-- PROBLEM TO WORK ON --
In the records below, change each "chart" to "graph" and keep everything else unchanged. Leave out the pictures.

-- Chart understanding data --
———

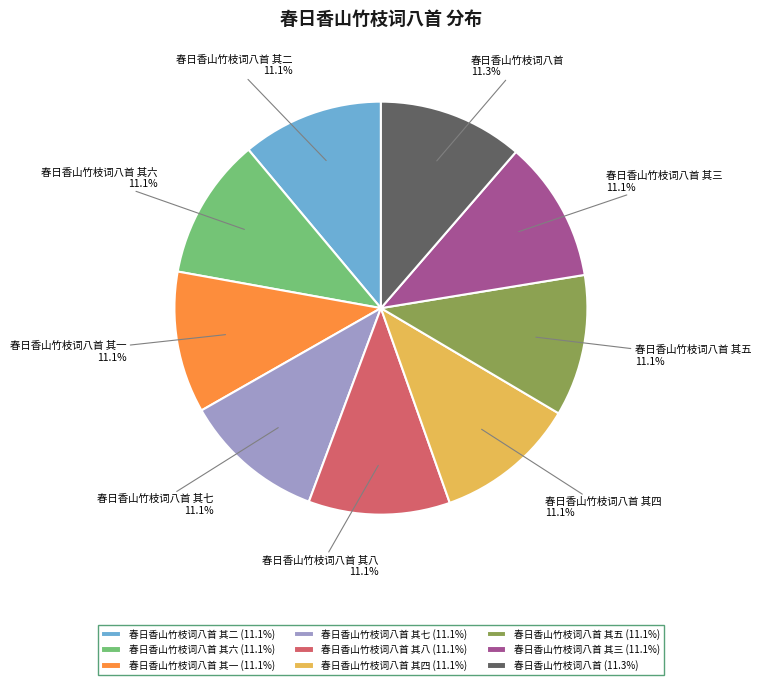

How many segments does this pie chart have?

9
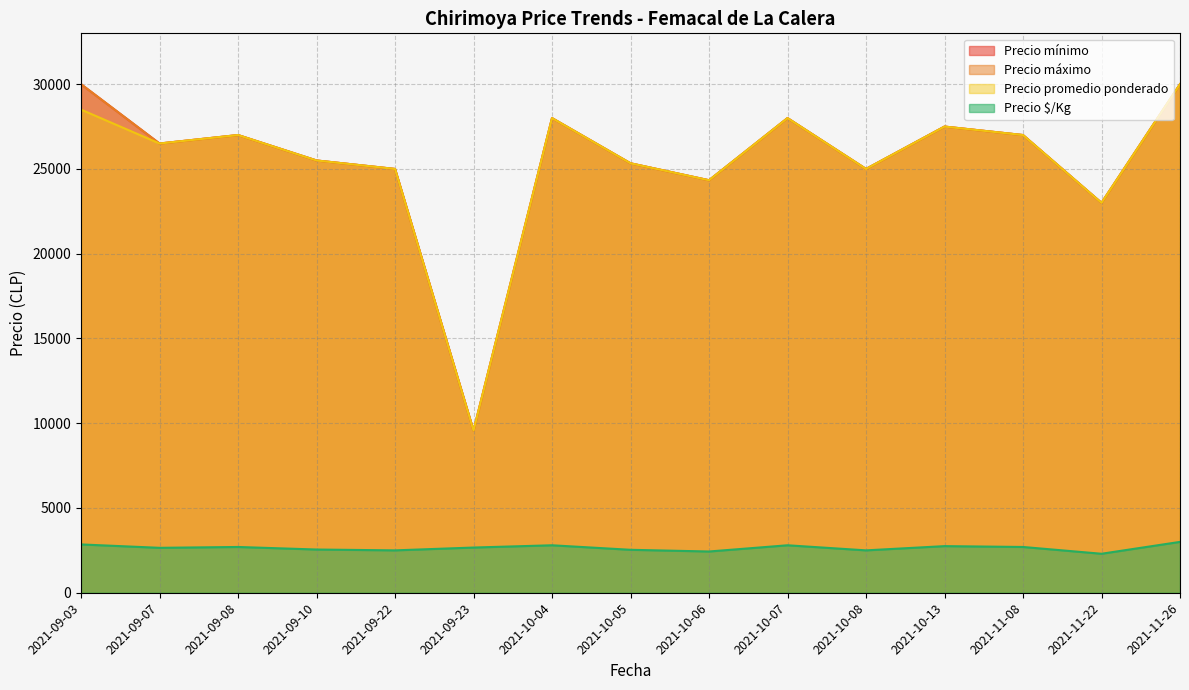

How many lines are shown in the chart?

4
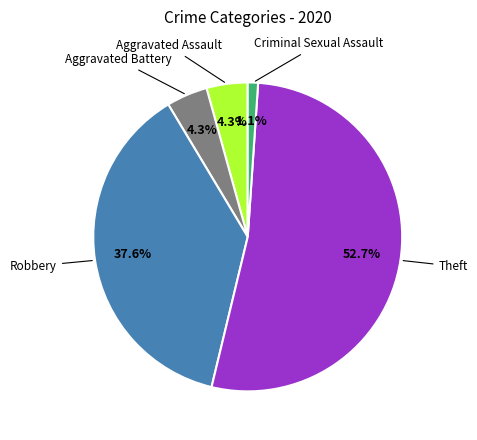

Is there any slice that represents more than half of the pie?

Yes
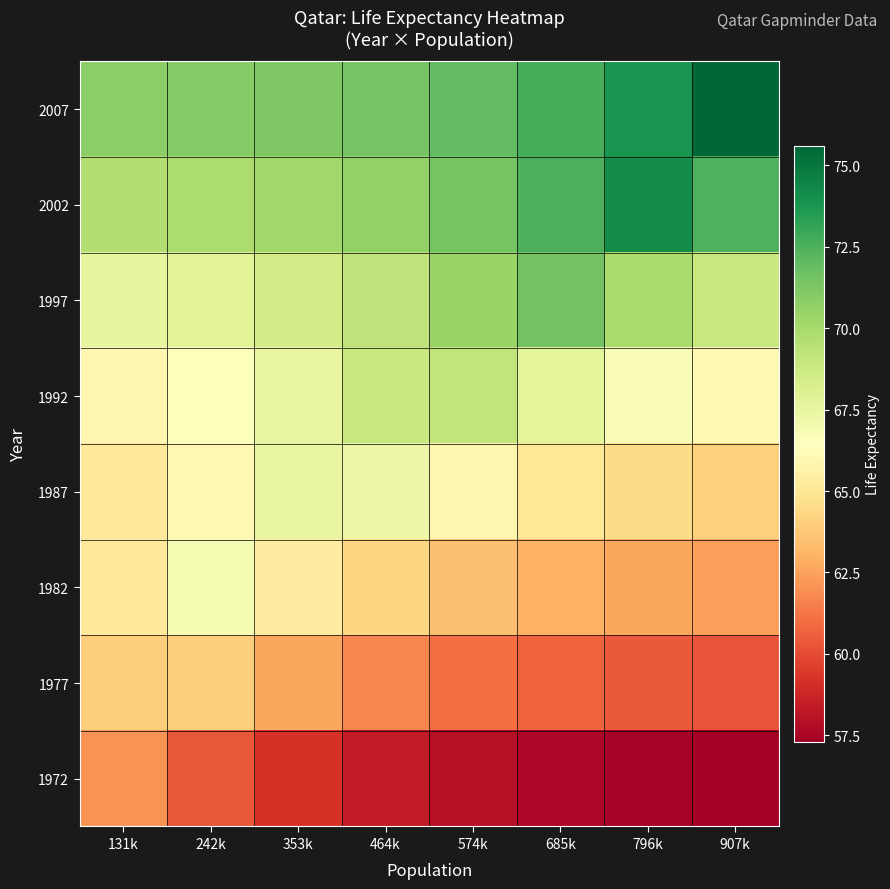

Rank the series at 796k from highest to lowest value.

2002, 2007, 1997, 1992, 1987, 1982, 1977, 1972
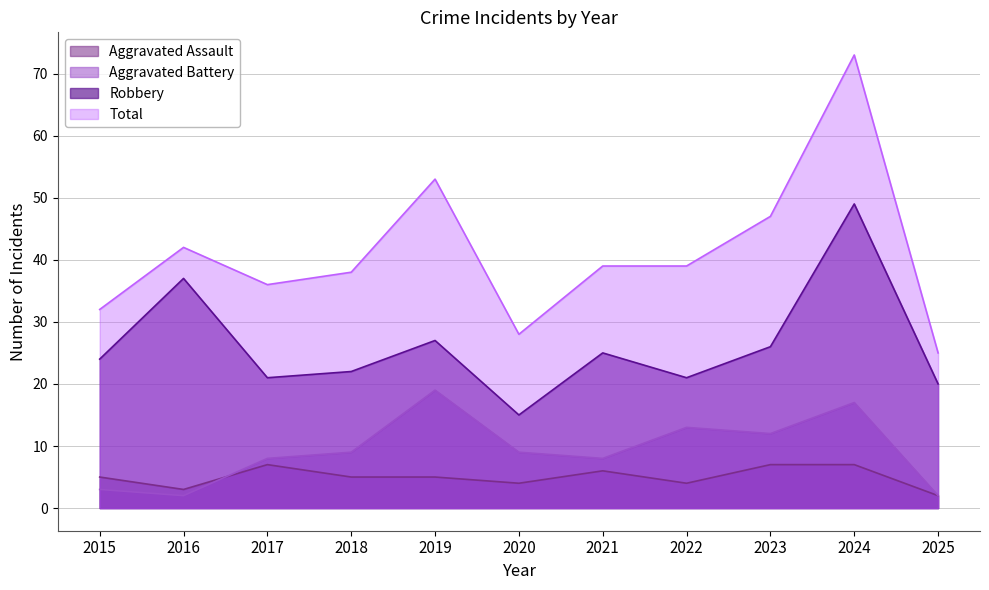

What is the difference between the maximum and minimum values in the Robbery series?

34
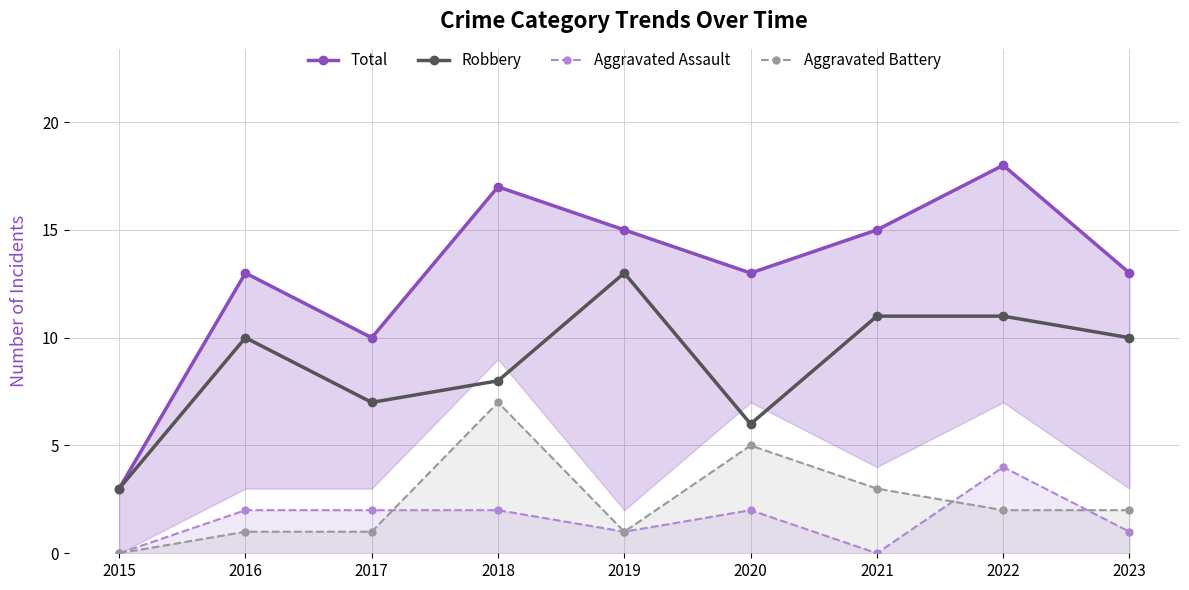

Reading left to right, list all the values displayed in this chart.

Total: 2015=3	2016=13	2017=10	2018=17	2019=15	2020=13	2021=15	2022=18	2023=13
Robbery: 2015=3	2016=10	2017=7	2018=8	2019=13	2020=6	2021=11	2022=11	2023=10
Aggravated Assault: 2015=0	2016=2	2017=2	2018=2	2019=1	2020=2	2021=0	2022=4	2023=1
Aggravated Battery: 2015=0	2016=1	2017=1	2018=7	2019=1	2020=5	2021=3	2022=2	2023=2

———

-- FINISHED TASK --
How many segments does this pie graph have?

9

How many lines are shown in the graph?

4

Is there any slice that represents more than half of the pie?

Yes

Rank the series at 796k from highest to lowest value.

2002, 2007, 1997, 1992, 1987, 1982, 1977, 1972

What is the difference between the maximum and minimum values in the Robbery series?

34

Reading left to right, list all the values displayed in this graph.

Total: 2015=3	2016=13	2017=10	2018=17	2019=15	2020=13	2021=15	2022=18	2023=13
Robbery: 2015=3	2016=10	2017=7	2018=8	2019=13	2020=6	2021=11	2022=11	2023=10
Aggravated Assault: 2015=0	2016=2	2017=2	2018=2	2019=1	2020=2	2021=0	2022=4	2023=1
Aggravated Battery: 2015=0	2016=1	2017=1	2018=7	2019=1	2020=5	2021=3	2022=2	2023=2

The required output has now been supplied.